In a statement that has been widely interpreted as signifying Chinese support for the Russian position on the ongoing crisis in Ukraine, the Russian Foreign Ministry announced on March 3 that the foreign ministers of the two countries had expressed “broadly coinciding views” in a telephone conversation (South China Morning Post (SCMP), March 4). While we do not know what Chinese Foreign Minister Wang Yi told his counterpart on the phone, China has studiously avoided endorsing Russia’s views in public, and rather appears to be pursuing a neutrality that will permit it to deal easily with any government that establishes power in Kiev. Nor has Chinese media coverage been favorable to Russia.
The Chinese Foreign Ministry’s terse official description of the call says only that “The two sides believed that properly handling the Ukrainian crisis is very important to safeguarding regional peace and stability”—a sentiment with which Washington and Kiev no doubt agree (Chinese Ministry of Foreign Affairs website (MoFA), March 3).

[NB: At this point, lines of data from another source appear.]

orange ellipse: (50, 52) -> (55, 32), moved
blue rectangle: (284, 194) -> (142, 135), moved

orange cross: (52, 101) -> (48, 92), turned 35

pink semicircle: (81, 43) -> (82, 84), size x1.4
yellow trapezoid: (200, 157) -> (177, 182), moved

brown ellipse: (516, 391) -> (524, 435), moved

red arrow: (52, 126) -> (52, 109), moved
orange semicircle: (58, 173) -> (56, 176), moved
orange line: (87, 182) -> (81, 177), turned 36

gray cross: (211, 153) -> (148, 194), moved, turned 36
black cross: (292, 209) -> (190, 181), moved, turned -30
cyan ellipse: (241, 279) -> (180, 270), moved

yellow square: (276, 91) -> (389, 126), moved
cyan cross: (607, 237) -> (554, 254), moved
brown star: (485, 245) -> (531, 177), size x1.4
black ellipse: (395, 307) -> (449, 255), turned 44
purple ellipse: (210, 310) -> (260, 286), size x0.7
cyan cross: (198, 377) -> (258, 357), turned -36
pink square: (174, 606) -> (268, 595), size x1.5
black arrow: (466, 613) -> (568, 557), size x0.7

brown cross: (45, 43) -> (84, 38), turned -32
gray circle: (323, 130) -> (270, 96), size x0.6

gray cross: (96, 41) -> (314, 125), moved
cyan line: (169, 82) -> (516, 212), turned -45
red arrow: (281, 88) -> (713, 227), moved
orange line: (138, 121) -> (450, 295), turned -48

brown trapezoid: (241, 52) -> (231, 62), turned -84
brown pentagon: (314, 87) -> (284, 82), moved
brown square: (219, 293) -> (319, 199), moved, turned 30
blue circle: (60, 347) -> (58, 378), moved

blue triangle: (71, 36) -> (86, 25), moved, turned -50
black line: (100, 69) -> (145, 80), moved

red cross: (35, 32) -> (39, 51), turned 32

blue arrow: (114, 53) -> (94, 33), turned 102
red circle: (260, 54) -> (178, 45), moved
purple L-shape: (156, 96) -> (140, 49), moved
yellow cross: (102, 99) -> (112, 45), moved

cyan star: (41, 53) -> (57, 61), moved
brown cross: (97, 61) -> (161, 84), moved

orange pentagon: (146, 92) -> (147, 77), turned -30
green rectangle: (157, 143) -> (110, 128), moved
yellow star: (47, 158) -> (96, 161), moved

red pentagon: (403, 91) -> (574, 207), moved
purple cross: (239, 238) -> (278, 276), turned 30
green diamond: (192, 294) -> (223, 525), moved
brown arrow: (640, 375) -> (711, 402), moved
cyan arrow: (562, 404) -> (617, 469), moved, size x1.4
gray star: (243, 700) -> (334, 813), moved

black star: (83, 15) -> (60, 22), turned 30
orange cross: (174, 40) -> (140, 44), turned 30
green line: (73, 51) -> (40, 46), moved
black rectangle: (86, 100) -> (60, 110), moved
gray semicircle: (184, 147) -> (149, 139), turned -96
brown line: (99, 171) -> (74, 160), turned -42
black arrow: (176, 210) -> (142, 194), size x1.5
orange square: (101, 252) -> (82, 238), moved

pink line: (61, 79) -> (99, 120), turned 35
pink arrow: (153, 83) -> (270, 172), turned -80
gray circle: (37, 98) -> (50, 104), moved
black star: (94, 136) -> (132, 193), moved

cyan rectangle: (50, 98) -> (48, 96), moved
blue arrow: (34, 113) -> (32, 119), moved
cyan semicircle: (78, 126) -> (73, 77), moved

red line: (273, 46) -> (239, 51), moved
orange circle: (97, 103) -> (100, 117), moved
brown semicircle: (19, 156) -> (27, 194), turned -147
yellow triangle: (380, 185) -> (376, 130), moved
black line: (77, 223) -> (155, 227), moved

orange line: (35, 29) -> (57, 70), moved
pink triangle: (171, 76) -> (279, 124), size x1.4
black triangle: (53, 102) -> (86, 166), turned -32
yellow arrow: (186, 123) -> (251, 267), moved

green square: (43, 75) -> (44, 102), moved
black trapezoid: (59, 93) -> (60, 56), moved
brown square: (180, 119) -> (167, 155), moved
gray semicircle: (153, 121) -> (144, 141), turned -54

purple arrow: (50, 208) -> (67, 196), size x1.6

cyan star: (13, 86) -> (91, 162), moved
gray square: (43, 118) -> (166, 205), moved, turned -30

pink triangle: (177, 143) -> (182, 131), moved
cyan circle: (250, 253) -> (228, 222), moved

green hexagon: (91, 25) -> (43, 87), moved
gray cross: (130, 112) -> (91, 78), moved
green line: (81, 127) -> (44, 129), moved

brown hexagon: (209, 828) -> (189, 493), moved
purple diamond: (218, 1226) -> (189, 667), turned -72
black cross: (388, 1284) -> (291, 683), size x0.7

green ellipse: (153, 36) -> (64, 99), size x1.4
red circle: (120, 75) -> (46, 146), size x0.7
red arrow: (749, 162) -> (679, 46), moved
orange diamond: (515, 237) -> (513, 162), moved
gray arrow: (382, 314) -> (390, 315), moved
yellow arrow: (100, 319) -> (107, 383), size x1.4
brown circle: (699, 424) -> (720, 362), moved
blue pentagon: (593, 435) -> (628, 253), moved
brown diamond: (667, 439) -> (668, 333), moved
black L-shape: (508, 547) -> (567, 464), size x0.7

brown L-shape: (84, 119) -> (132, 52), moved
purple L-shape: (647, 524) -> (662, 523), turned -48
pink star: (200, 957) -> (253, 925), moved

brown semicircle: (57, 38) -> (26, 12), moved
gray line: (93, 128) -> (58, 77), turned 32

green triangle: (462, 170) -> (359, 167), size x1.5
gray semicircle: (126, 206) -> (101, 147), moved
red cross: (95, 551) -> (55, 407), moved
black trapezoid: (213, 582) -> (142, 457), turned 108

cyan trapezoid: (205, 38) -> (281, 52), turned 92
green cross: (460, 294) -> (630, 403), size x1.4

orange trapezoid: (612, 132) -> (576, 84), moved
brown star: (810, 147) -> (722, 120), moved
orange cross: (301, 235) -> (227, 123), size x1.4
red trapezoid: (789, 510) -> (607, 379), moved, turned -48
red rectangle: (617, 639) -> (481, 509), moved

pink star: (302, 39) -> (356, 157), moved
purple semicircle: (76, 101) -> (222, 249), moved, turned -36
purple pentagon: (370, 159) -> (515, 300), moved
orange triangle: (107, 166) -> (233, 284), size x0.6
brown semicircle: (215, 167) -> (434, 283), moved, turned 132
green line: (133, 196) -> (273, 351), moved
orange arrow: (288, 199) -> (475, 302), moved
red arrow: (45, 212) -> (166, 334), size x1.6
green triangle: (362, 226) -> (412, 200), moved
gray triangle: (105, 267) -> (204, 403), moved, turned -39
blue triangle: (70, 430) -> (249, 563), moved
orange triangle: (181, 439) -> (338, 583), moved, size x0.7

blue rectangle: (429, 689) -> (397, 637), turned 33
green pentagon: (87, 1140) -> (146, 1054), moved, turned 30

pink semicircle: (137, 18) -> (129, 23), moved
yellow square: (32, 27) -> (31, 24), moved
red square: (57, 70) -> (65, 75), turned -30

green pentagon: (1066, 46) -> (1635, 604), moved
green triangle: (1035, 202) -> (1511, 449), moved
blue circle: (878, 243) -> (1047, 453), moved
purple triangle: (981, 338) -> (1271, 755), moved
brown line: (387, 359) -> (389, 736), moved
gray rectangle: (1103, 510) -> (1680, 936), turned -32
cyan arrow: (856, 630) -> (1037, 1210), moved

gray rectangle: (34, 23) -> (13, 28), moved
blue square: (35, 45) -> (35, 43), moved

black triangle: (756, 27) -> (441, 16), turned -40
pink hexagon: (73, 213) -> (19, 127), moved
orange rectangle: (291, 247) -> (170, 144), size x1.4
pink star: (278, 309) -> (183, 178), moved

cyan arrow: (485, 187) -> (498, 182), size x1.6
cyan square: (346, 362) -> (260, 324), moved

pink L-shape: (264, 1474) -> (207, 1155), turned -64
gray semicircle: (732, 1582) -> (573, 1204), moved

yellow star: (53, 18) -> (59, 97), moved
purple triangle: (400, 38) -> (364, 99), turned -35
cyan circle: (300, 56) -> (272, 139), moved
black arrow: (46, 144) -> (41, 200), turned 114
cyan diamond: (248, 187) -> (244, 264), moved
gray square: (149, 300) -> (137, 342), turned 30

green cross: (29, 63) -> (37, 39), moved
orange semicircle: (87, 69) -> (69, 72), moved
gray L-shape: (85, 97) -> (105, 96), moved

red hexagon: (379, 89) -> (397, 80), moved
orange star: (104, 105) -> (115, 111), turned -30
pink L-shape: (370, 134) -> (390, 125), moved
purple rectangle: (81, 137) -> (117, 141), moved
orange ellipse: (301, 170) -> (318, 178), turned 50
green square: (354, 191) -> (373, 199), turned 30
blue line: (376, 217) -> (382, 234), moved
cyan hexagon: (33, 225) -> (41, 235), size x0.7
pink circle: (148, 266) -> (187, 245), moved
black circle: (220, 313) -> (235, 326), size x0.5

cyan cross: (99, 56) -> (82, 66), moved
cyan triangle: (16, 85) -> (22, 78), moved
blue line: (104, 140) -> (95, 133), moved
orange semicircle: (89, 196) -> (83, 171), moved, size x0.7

At the Foreign Ministry’s daily press briefings, Chinese spokespeople have repeatedly described the change in government as a legitimate choice made by the Ukrainian people. Two days after deposed Ukrainian President Victor Yanukovych fled Kiev, spokesperson Hua Chunying said that China “respects the independent choice made by the Ukrainian people in keeping with Ukraine’s national conditions and stands ready to foster strategic partnership with the Ukrainian side on an equal footing for win-win progress” (MoFA daily briefing, February 24).
The speed with which China came to accept the revolution in Ukraine stands in sharp contrast to its handling of the events of the Arab Spring, in which Chinese spokespeople repeatedly endorsed the legitimacy of regimes even as they were collapsing, leading to a situation in which China had to scramble to establish relations with new governments in order to protect oil concessions and other economic interests in these countries.